Realtors criticize Governor’s proposed “Taylor Swift tax”

Taylor Swift's pricey mansion on Watch Hill in Westerly
Taylor Swift’s pricey mansion on Watch Hill in Westerly

By Sam Wroblewski

The head of the Rhode Island Association of Realtors (RIAR) is speaking out against a proposed tax which would require wealthy homeowners to pay an assessment on their second homes in the state.

The tax proposed by Governor Gina Raimondo, dubbed the ‘Taylor Swift tax’ in reference to the singer’s pricey Watch Hill home in Westerly, would allegedly target out-of-state homeowners with properties upwards of one million dollars to help generate additional revenue to the state. President of the RIAR Bruce Lane says this proposition is a bad idea.

“It doesn’t make sense at all,” Lane told WPRO’s Gene Valicenti. “It’s not even a ‘gee, I think we can work with this,’ we can’t work with it at all.”

Lane says hitting wealthy homeowners from Connecticut, New York, and elsewhere with additional taxes would discourage future out-of-state buyers from considering making Rhode Island their home away from home and investing in the local economy.

“They come into the local economy, they spend money; they spend money in the restaurants, they spend money shopping, and then they go back to their homes wherever they are coming from,” said Lane.

Additionally, Lane says the language of the new tax is too broad and local homeowners would end up being caught up in the same net.

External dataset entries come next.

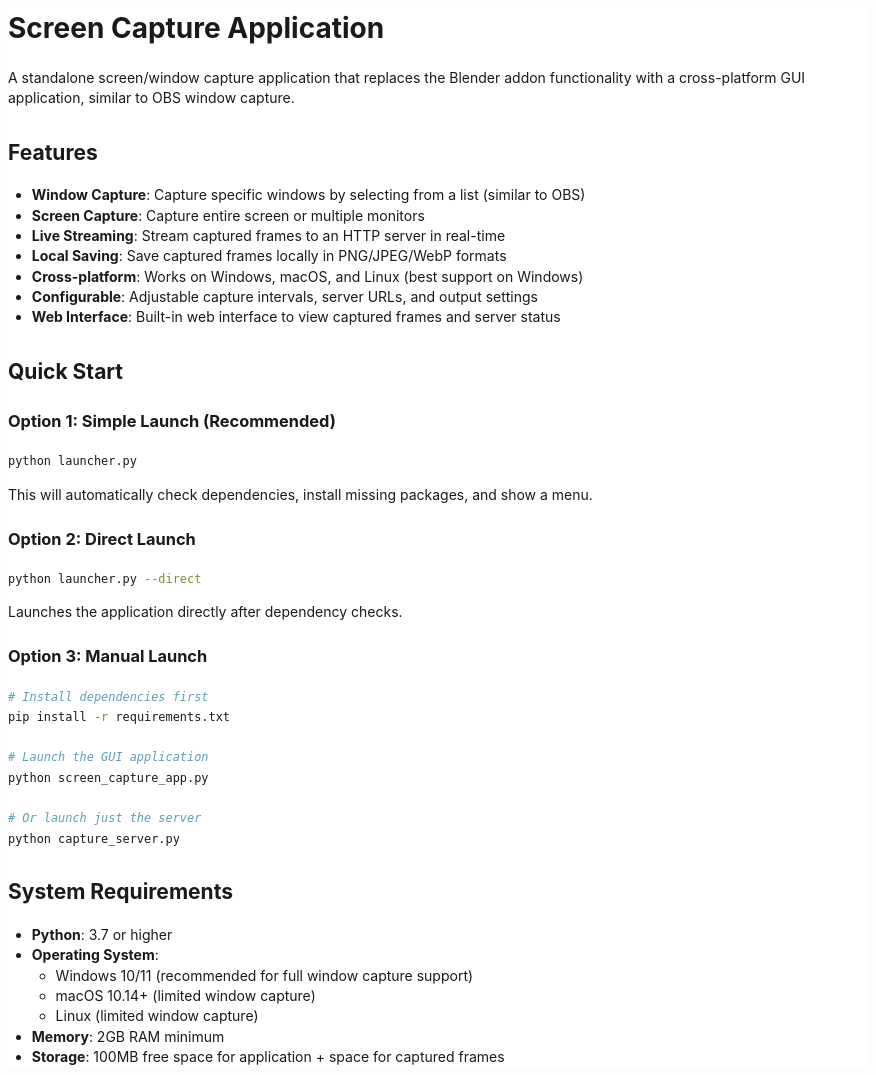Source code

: # Screen Capture Application

A standalone screen/window capture application that replaces the Blender addon functionality with a cross-platform GUI application, similar to OBS window capture.

## Features

- **Window Capture**: Capture specific windows by selecting from a list (similar to OBS)
- **Screen Capture**: Capture entire screen or multiple monitors
- **Live Streaming**: Stream captured frames to an HTTP server in real-time
- **Local Saving**: Save captured frames locally in PNG/JPEG/WebP formats
- **Cross-platform**: Works on Windows, macOS, and Linux (best support on Windows)
- **Configurable**: Adjustable capture intervals, server URLs, and output settings
- **Web Interface**: Built-in web interface to view captured frames and server status

## Quick Start

### Option 1: Simple Launch (Recommended)
```bash
python launcher.py
```
This will automatically check dependencies, install missing packages, and show a menu.

### Option 2: Direct Launch
```bash
python launcher.py --direct
```
Launches the application directly after dependency checks.

### Option 3: Manual Launch
```bash
# Install dependencies first
pip install -r requirements.txt

# Launch the GUI application
python screen_capture_app.py

# Or launch just the server
python capture_server.py
```

## System Requirements

- **Python**: 3.7 or higher
- **Operating System**: 
  - Windows 10/11 (recommended for full window capture support)
  - macOS 10.14+ (limited window capture)
  - Linux (limited window capture)
- **Memory**: 2GB RAM minimum
- **Storage**: 100MB free space for application + space for captured frames
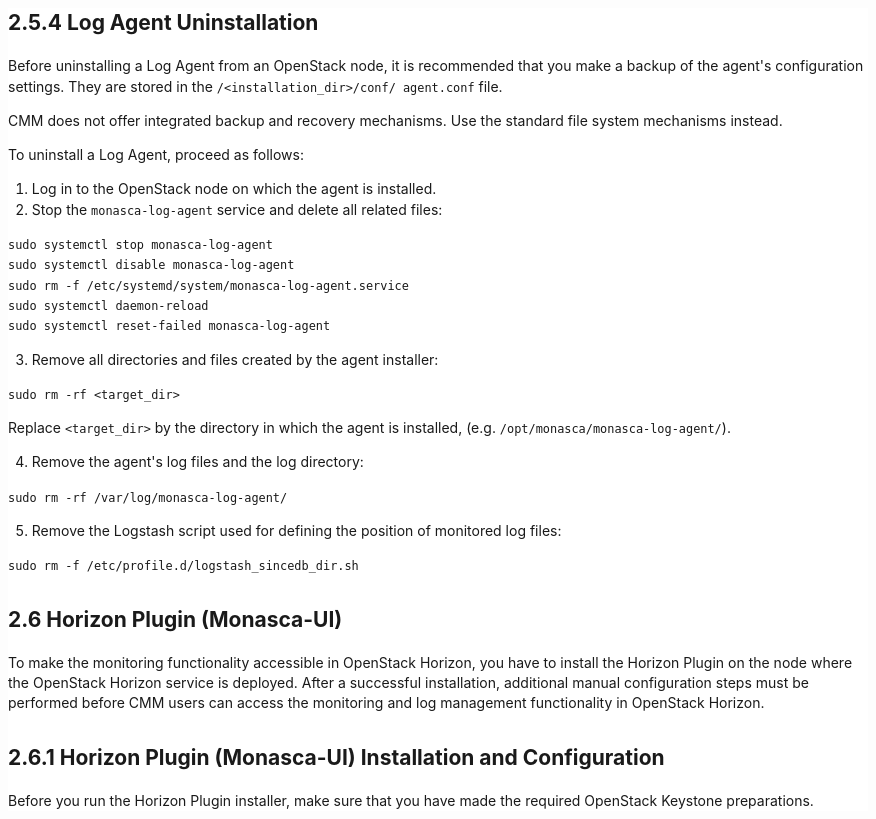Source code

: 
## 2.5.4 Log Agent Uninstallation

Before uninstalling a Log Agent from an OpenStack node, it is recommended that you make a
backup of the agent's configuration settings. They are stored in the `/<installation_dir>/conf/
agent.conf` file.

CMM does not offer integrated backup and recovery mechanisms. Use the standard file system
mechanisms instead.

To uninstall a Log Agent, proceed as follows:

1. Log in to the OpenStack node on which the agent is installed.
2. Stop the `monasca-log-agent` service and delete all related files:

```
sudo systemctl stop monasca-log-agent
sudo systemctl disable monasca-log-agent
sudo rm -f /etc/systemd/system/monasca-log-agent.service
sudo systemctl daemon-reload
sudo systemctl reset-failed monasca-log-agent
```

3. Remove all directories and files created by the agent installer:

```
sudo rm -rf <target_dir>
```

Replace `<target_dir>` by the directory in which the agent is installed, (e.g.
`/opt/monasca/monasca-log-agent/`).

4. Remove the agent's log files and the log directory:

```
sudo rm -rf /var/log/monasca-log-agent/
```

5. Remove the Logstash script used for defining the position of monitored log files:

```
sudo rm -f /etc/profile.d/logstash_sincedb_dir.sh
```

## 2.6 Horizon Plugin (Monasca-UI)

To make the monitoring functionality accessible in OpenStack Horizon, you have to install the
Horizon Plugin on the node where the OpenStack Horizon service is deployed. After a successful
installation, additional manual configuration steps must be performed before CMM users can
access the monitoring and log management functionality in OpenStack Horizon.


## 2.6.1 Horizon Plugin (Monasca-UI) Installation and Configuration

Before you run the Horizon Plugin installer, make sure that you have made the required
OpenStack Keystone preparations.
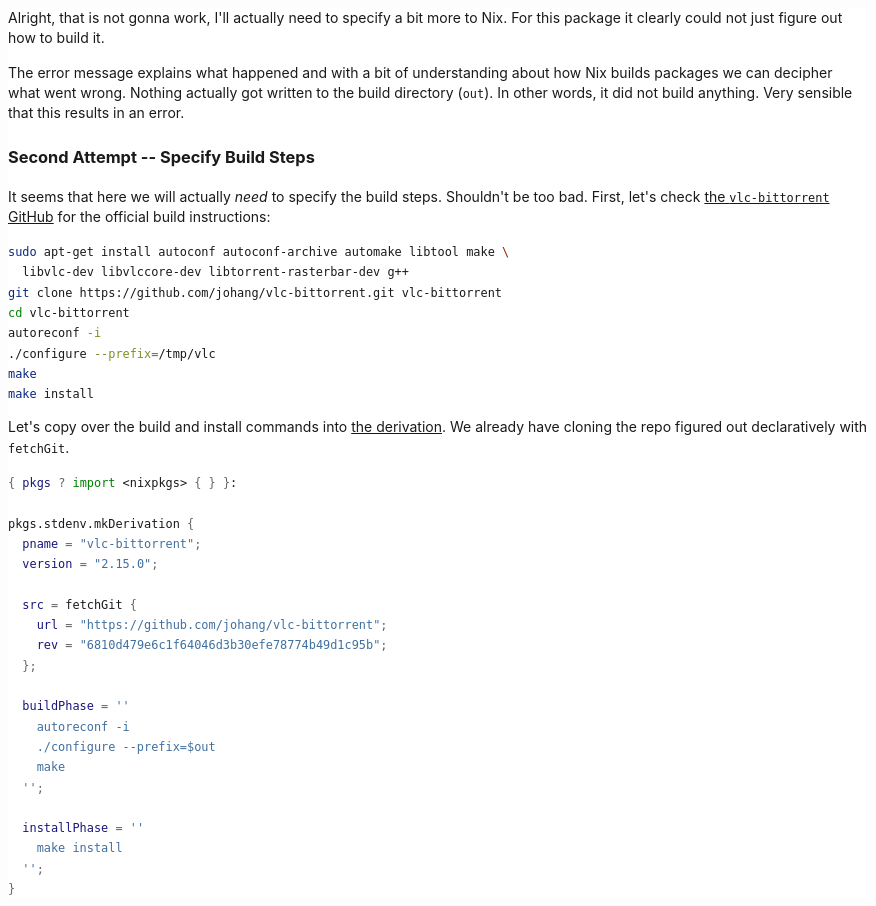Alright, that is not gonna work, I'll actually need to specify a bit more to
Nix. For this package it clearly could not just figure out how to build it.

The error message explains what happened and with a bit of understanding about
how Nix builds packages we can decipher what went wrong. Nothing actually got
written to the build directory (`out`). In other words, it did not build
anything. Very sensible that this results in an error.

### Second Attempt -- Specify Build Steps

It seems that here we will actually *need* to specify the build steps.
Shouldn't be too bad. First, let's check [the `vlc-bittorrent`
GitHub](https://github.com/johang/vlc-bittorrent?tab=readme-ov-file#building-from-git-on-a-recent-debianubuntu)
for the official build instructions:

```sh
sudo apt-get install autoconf autoconf-archive automake libtool make \
  libvlc-dev libvlccore-dev libtorrent-rasterbar-dev g++
git clone https://github.com/johang/vlc-bittorrent.git vlc-bittorrent
cd vlc-bittorrent
autoreconf -i
./configure --prefix=/tmp/vlc
make
make install
```

Let's copy over the build and install commands into [the
derivation](./vlc-bittorrent-2.nix). We already have cloning the repo figured
out declaratively with `fetchGit`.

```nix
{ pkgs ? import <nixpkgs> { } }:

pkgs.stdenv.mkDerivation {
  pname = "vlc-bittorrent";
  version = "2.15.0";

  src = fetchGit {
    url = "https://github.com/johang/vlc-bittorrent";
    rev = "6810d479e6c1f64046d3b30efe78774b49d1c95b";
  };

  buildPhase = ''
    autoreconf -i
    ./configure --prefix=$out
    make
  '';

  installPhase = ''
    make install
  '';
}
```
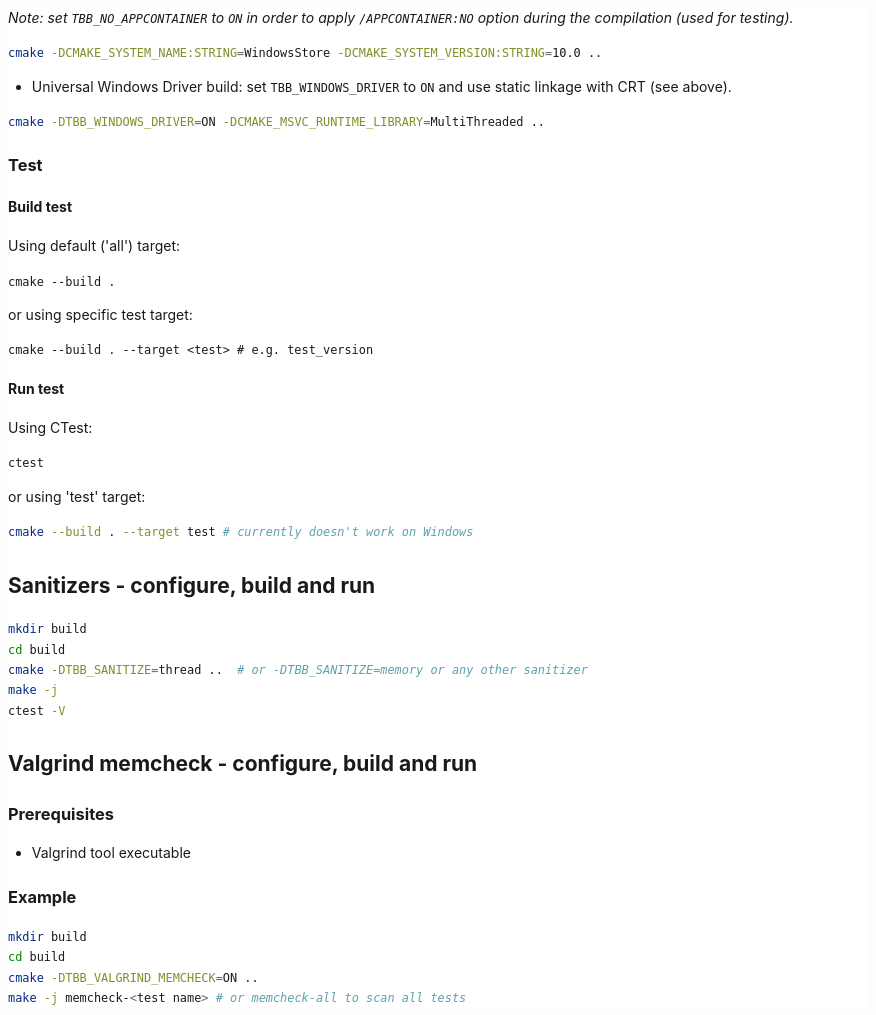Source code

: _Note: set `TBB_NO_APPCONTAINER` to `ON` in order to apply `/APPCONTAINER:NO` option during the compilation (used for testing)._
```bash
cmake -DCMAKE_SYSTEM_NAME:STRING=WindowsStore -DCMAKE_SYSTEM_VERSION:STRING=10.0 ..
```
* Universal Windows Driver build: set `TBB_WINDOWS_DRIVER` to `ON` and use static linkage with CRT (see above).

```bash
cmake -DTBB_WINDOWS_DRIVER=ON -DCMAKE_MSVC_RUNTIME_LIBRARY=MultiThreaded ..
```

### Test

#### Build test
Using default ('all') target:
```
cmake --build .
```

or using specific test target:
```
cmake --build . --target <test> # e.g. test_version
```

#### Run test

Using CTest:
```bash
ctest
```

or using 'test' target:
```bash
cmake --build . --target test # currently doesn't work on Windows
```

## Sanitizers - сonfigure, build and run

```bash
mkdir build
cd build
cmake -DTBB_SANITIZE=thread ..  # or -DTBB_SANITIZE=memory or any other sanitizer
make -j
ctest -V
```

## Valgrind memcheck - configure, build and run

### Prerequisites
* Valgrind tool executable
### Example
```bash
mkdir build
cd build
cmake -DTBB_VALGRIND_MEMCHECK=ON ..
make -j memcheck-<test name> # or memcheck-all to scan all tests 
```
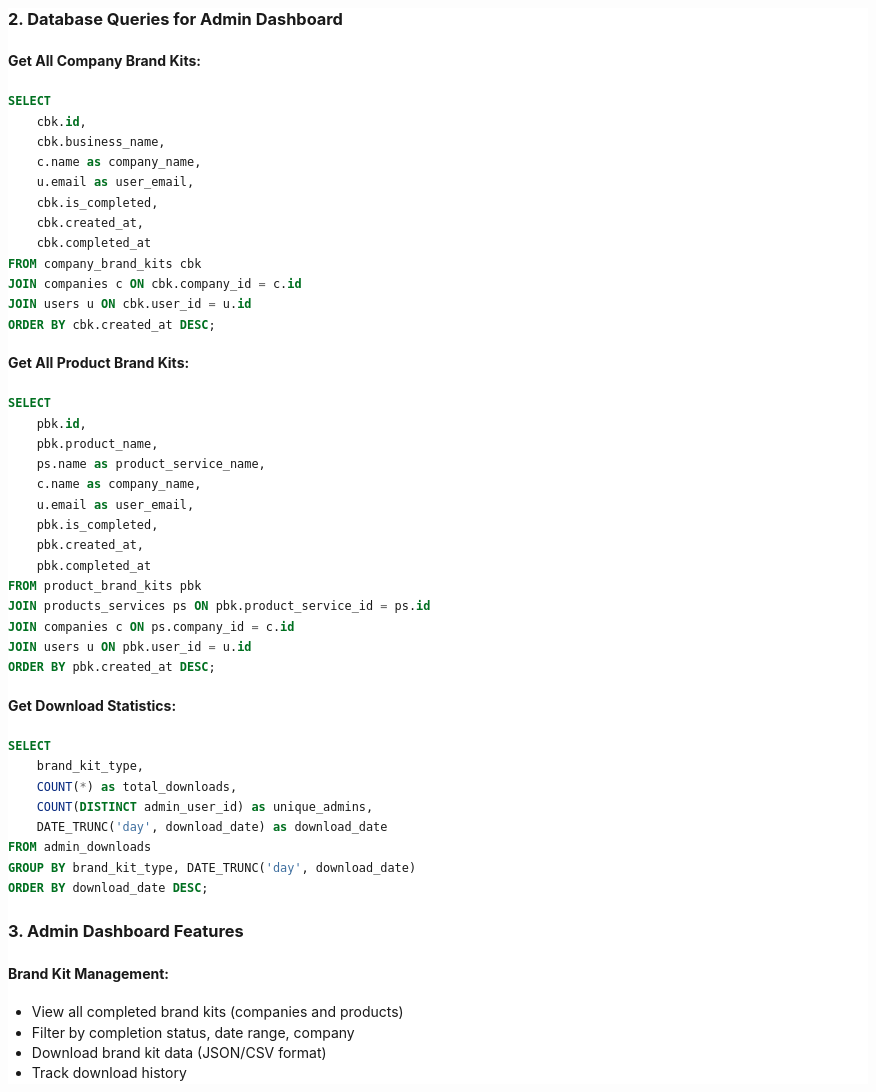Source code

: ### 2. **Database Queries for Admin Dashboard**

#### **Get All Company Brand Kits:**
```sql
SELECT 
    cbk.id,
    cbk.business_name,
    c.name as company_name,
    u.email as user_email,
    cbk.is_completed,
    cbk.created_at,
    cbk.completed_at
FROM company_brand_kits cbk
JOIN companies c ON cbk.company_id = c.id
JOIN users u ON cbk.user_id = u.id
ORDER BY cbk.created_at DESC;
```

#### **Get All Product Brand Kits:**
```sql
SELECT 
    pbk.id,
    pbk.product_name,
    ps.name as product_service_name,
    c.name as company_name,
    u.email as user_email,
    pbk.is_completed,
    pbk.created_at,
    pbk.completed_at
FROM product_brand_kits pbk
JOIN products_services ps ON pbk.product_service_id = ps.id
JOIN companies c ON ps.company_id = c.id
JOIN users u ON pbk.user_id = u.id
ORDER BY pbk.created_at DESC;
```

#### **Get Download Statistics:**
```sql
SELECT 
    brand_kit_type,
    COUNT(*) as total_downloads,
    COUNT(DISTINCT admin_user_id) as unique_admins,
    DATE_TRUNC('day', download_date) as download_date
FROM admin_downloads
GROUP BY brand_kit_type, DATE_TRUNC('day', download_date)
ORDER BY download_date DESC;
```

### 3. **Admin Dashboard Features**

#### **Brand Kit Management:**
- View all completed brand kits (companies and products)
- Filter by completion status, date range, company
- Download brand kit data (JSON/CSV format)
- Track download history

“We’re saying second houses, but what the budget is saying is, ‘non-owner occupied properties assessed at a million dollars or more,’ so if I have a three family house in Newport that I don’t live in that I rent out, that’s going to be subject to this tax.”

Lane has vowed to fight the Governor’s new proposal.

“The local housing market in Rhode Island is starting to do well, why would we want to interrupt that pattern?”